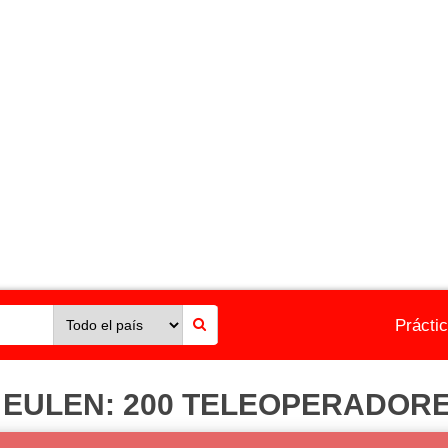
Prácti
EULEN: 200 TELEOPERADOR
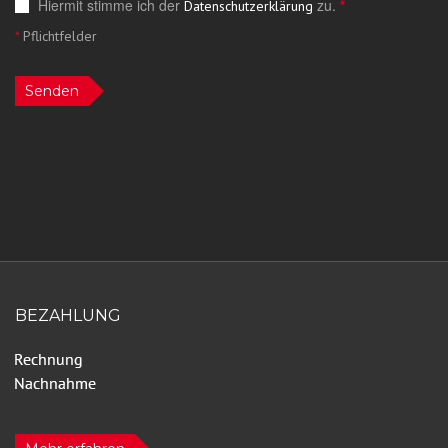
Hiermit stimme ich der
zu.
*
Datenschutzerklärung
*
Pflichtfelder
Senden
BEZAHLUNG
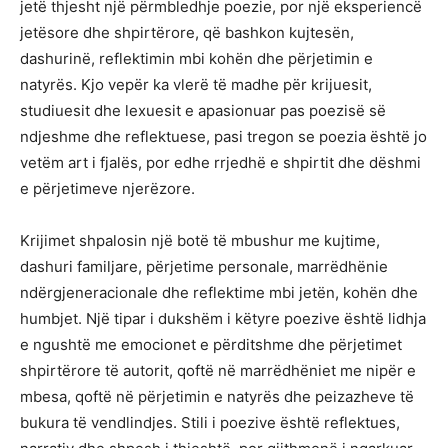
jetë thjesht një përmbledhje poezie, por një eksperiencë
jetësore dhe shpirtërore, që bashkon kujtesën,
dashurinë, reflektimin mbi kohën dhe përjetimin e
natyrës. Kjo vepër ka vlerë të madhe për krijuesit,
studiuesit dhe lexuesit e apasionuar pas poezisë së
ndjeshme dhe reflektuese, pasi tregon se poezia është jo
vetëm art i fjalës, por edhe rrjedhë e shpirtit dhe dëshmi
e përjetimeve njerëzore.
Krijimet shpalosin një botë të mbushur me kujtime,
dashuri familjare, përjetime personale, marrëdhënie
ndërgjeneracionale dhe reflektime mbi jetën, kohën dhe
humbjet. Një tipar i dukshëm i këtyre poezive është lidhja
e ngushtë me emocionet e përditshme dhe përjetimet
shpirtërore të autorit, qoftë në marrëdhëniet me nipër e
mbesa, qoftë në përjetimin e natyrës dhe peizazheve të
bukura të vendlindjes. Stili i poezive është reflektues,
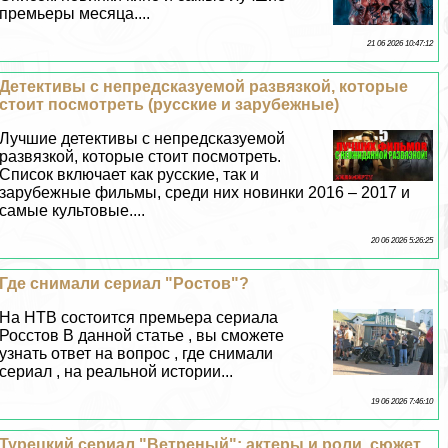
премьеры месяца....
21 06 2026 10:47:12
Детективы с непредсказуемой развязкой, которые
стоит посмотреть (русские и зарубежные)
Лучшие детективы с непредсказуемой
развязкой, которые стоит посмотреть.
Список включает как русские, так и
зарубежные фильмы, среди них новинки 2016 – 2017 и
самые культовые....
20 06 2026 5:26:25
Где снимали сериал "Ростов"?
На НТВ состоится премьера сериала
Росстов В данной статье , вы сможете
узнать ответ на вопрос , где снимали
сериал , на реальной истории...
19 06 2026 7:46:10
Турецкий сериал "Ветреный": актеры и роли, сюжет,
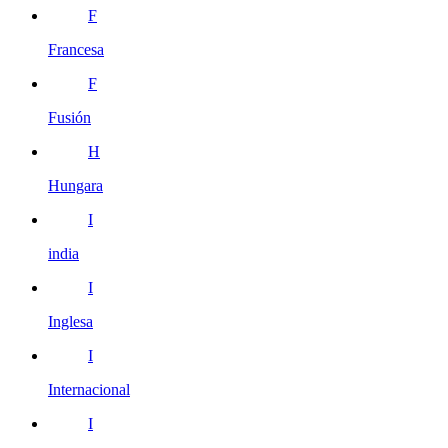
F
Francesa
F
Fusión
H
Hungara
I
india
I
Inglesa
I
Internacional
I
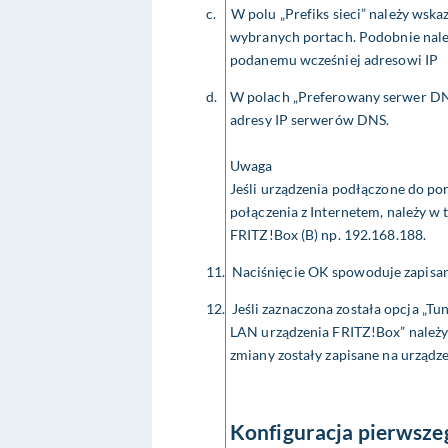
c.
W polu „Prefiks sieci” należy wska
wybranych portach. Podobnie nal
podanemu wcześniej adresowi IP
d.
W polach „Preferowany serwer DN
adresy IP serwerów DNS.
Uwaga
Jeśli urządzenia podłączone do p
połączenia z Internetem, należy w
FRITZ!Box (B) np. 192.168.188.
11.
Naciśnięcie OK spowoduje zapisa
12.
Jeśli zaznaczona została opcja „T
LAN urządzenia FRITZ!Box” należ
zmiany zostały zapisane na urządze
Konfiguracja pierwsze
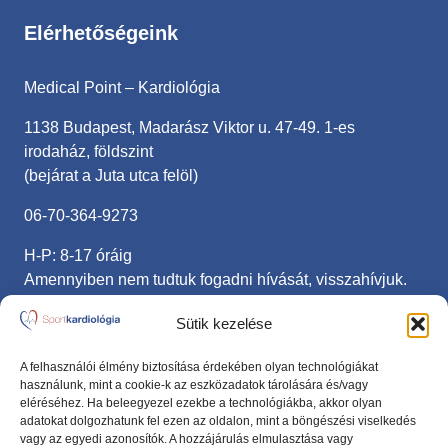
Elérhetőségeink
Medical Point – Kardiológia
1138 Budapest, Madarász Viktor u. 47-49. 1-es
irodaház, földszint
(bejárat a Juta utca felöl)
06-70-364-9273
H-P: 8-17 óráig
Amennyiben nem tudtuk fogadni hívását, visszahívjuk.
sportkardiologia@gmail.com
Sütik kezelése
Fontos linkek
A felhasználói élmény biztosítása érdekében olyan technológiákat
használunk, mint a cookie-k az eszközadatok tárolására és/vagy
eléréséhez. Ha beleegyezel ezekbe a technológiákba, akkor olyan
Adatvédelmi nyilatkozat
adatokat dolgozhatunk fel ezen az oldalon, mint a böngészési viselkedés
vagy az egyedi azonosítók. A hozzájárulás elmulasztása vagy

* _직접 해 보기_
위 항목 전체에서 읽어 낸 텍스트를 한 줄도 바꾸지 말고 그대로 다시 적으세요. 그림 자리 표시는 답에 넣지 마세요.

* _이 과제의 풀이_
Prácti
EULEN: 200 TELEOPERADOR
Hiermit stimme ich der
zu.
*
Datenschutzerklärung
*
Pflichtfelder
Senden
BEZAHLUNG
jetë thjesht një përmbledhje poezie, por një eksperiencë
jetësore dhe shpirtërore, që bashkon kujtesën,
dashurinë, reflektimin mbi kohën dhe përjetimin e
natyrës. Kjo vepër ka vlerë të madhe për krijuesit,
studiuesit dhe lexuesit e apasionuar pas poezisë së
ndjeshme dhe reflektuese, pasi tregon se poezia është jo
vetëm art i fjalës, por edhe rrjedhë e shpirtit dhe dëshmi
e përjetimeve njerëzore.
Krijimet shpalosin një botë të mbushur me kujtime,
dashuri familjare, përjetime personale, marrëdhënie
ndërgjeneracionale dhe reflektime mbi jetën, kohën dhe
humbjet. Një tipar i dukshëm i këtyre poezive është lidhja
e ngushtë me emocionet e përditshme dhe përjetimet
shpirtërore të autorit, qoftë në marrëdhëniet me nipër e
mbesa, qoftë në përjetimin e natyrës dhe peizazheve të
bukura të vendlindjes. Stili i poezive është reflektues,
премьеры месяца....
21 06 2026 10:47:12
Детективы с непредсказуемой развязкой, которые
стоит посмотреть (русские и зарубежные)
Лучшие детективы с непредсказуемой
развязкой, которые стоит посмотреть.
Список включает как русские, так и
зарубежные фильмы, среди них новинки 2016 – 2017 и
самые культовые....
20 06 2026 5:26:25
Где снимали сериал "Ростов"?
На НТВ состоится премьера сериала
Росстов В данной статье , вы сможете
узнать ответ на вопрос , где снимали
сериал , на реальной истории...
19 06 2026 7:46:10
Турецкий сериал "Ветреный": актеры и роли, сюжет,
F
Francesa
F
Fusión
H
Hungara
I
india
I
Inglesa
I
Internacional
I
c.
W polu „Prefiks sieci” należy wska
wybranych portach. Podobnie nal
podanemu wcześniej adresowi IP
d.
W polach „Preferowany serwer DN
adresy IP serwerów DNS.
Uwaga
Jeśli urządzenia podłączone do p
połączenia z Internetem, należy w
FRITZ!Box (B) np. 192.168.188.
11.
Naciśnięcie OK spowoduje zapisa
12.
Jeśli zaznaczona została opcja „T
LAN urządzenia FRITZ!Box” należ
zmiany zostały zapisane na urządze
Konfiguracja pierwsze
Elérhetőségeink
Medical Point – Kardiológia
1138 Budapest, Madarász Viktor u. 47-49. 1-es
irodaház, földszint
(bejárat a Juta utca felöl)
06-70-364-9273
H-P: 8-17 óráig
Amennyiben nem tudtuk fogadni hívását, visszahívjuk.
sportkardiologia@gmail.com
Sütik kezelése
Fontos linkek
A felhasználói élmény biztosítása érdekében olyan technológiákat
használunk, mint a cookie-k az eszközadatok tárolására és/vagy
eléréséhez. Ha beleegyezel ezekbe a technológiákba, akkor olyan
Adatvédelmi nyilatkozat
adatokat dolgozhatunk fel ezen az oldalon, mint a böngészési viselkedés
vagy az egyedi azonosítók. A hozzájárulás elmulasztása vagy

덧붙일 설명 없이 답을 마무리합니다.